TASK BRIEF: Your response should contain every line from the data below that holds the string "pinky".

RECORDS FOR THIS TASK:
= Beginning of Section =

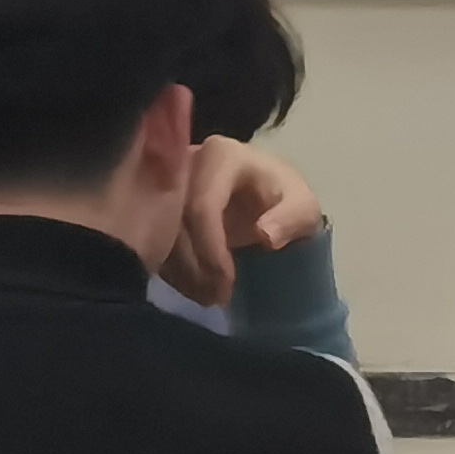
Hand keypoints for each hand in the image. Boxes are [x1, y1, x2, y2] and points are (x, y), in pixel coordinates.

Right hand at [162, 137, 322, 307]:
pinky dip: (171, 269)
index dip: (210, 248)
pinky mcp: (155, 201)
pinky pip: (150, 237)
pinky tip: (193, 288)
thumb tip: (265, 236)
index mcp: (220, 156)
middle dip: (192, 264)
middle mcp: (184, 161)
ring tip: (208, 297)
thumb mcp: (303, 207)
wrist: (263, 194)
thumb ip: (292, 218)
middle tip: (215, 298)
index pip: (202, 204)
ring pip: (156, 230)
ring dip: (180, 271)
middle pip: (172, 219)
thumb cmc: (284, 199)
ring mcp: (164, 180)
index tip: (226, 282)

= End of Section =

RESPONSE AREA:
pinky dip: (171, 269)
pinky mcp: (155, 201)
pinky pip: (150, 237)
pinky tip: (193, 288)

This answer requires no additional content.